**Required action:**
Once you find the line with "Genotyping of β-Lactamase" in the entries below, return exactly every line from it through the line with "1Department of Biology, College".

**Records shown:**
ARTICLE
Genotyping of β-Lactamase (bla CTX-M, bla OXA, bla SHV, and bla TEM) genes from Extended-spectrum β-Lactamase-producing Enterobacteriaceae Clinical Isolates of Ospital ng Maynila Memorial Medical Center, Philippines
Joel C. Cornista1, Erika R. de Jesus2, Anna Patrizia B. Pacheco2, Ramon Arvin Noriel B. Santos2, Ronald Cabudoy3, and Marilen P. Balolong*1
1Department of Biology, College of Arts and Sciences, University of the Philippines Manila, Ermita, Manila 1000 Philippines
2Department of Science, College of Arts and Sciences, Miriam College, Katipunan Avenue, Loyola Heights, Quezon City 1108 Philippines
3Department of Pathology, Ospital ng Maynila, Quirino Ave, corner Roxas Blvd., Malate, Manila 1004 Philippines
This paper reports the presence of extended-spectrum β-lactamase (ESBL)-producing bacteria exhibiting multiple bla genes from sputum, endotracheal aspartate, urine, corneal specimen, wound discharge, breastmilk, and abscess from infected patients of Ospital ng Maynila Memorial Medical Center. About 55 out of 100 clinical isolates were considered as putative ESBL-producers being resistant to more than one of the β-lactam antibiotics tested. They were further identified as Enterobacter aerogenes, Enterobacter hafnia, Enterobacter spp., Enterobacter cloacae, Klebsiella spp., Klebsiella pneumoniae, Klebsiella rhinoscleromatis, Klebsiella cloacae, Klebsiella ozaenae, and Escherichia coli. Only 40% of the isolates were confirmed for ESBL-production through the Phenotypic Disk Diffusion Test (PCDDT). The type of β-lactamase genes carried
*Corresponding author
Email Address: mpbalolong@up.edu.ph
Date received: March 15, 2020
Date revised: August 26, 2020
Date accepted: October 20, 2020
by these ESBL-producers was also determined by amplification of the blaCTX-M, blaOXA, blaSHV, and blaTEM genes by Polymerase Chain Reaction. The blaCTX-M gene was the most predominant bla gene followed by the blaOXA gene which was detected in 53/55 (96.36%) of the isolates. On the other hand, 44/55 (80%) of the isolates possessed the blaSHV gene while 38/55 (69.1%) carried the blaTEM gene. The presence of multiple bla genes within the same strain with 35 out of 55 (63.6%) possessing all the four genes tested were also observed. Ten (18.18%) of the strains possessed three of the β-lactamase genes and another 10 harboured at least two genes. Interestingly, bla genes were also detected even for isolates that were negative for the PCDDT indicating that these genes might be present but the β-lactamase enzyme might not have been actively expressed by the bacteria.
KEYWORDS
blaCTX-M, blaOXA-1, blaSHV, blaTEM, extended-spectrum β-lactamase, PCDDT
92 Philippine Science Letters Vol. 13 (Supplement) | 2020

**Exercise response:**
Genotyping of β-Lactamase (bla CTX-M, bla OXA, bla SHV, and bla TEM) genes from Extended-spectrum β-Lactamase-producing Enterobacteriaceae Clinical Isolates of Ospital ng Maynila Memorial Medical Center, Philippines
Joel C. Cornista1, Erika R. de Jesus2, Anna Patrizia B. Pacheco2, Ramon Arvin Noriel B. Santos2, Ronald Cabudoy3, and Marilen P. Balolong*1
1Department of Biology, College of Arts and Sciences, University of the Philippines Manila, Ermita, Manila 1000 Philippines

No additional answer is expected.